(The task):
Each entry is to be output as written, so that none is missing.

(Data shown):
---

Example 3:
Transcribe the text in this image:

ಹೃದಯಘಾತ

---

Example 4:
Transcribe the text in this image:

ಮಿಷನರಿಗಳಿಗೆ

(Result):
---

Example 3:
Transcribe the text in this image:

ಹೃದಯಘಾತ

---

Example 4:
Transcribe the text in this image:

ಮಿಷನರಿಗಳಿಗೆ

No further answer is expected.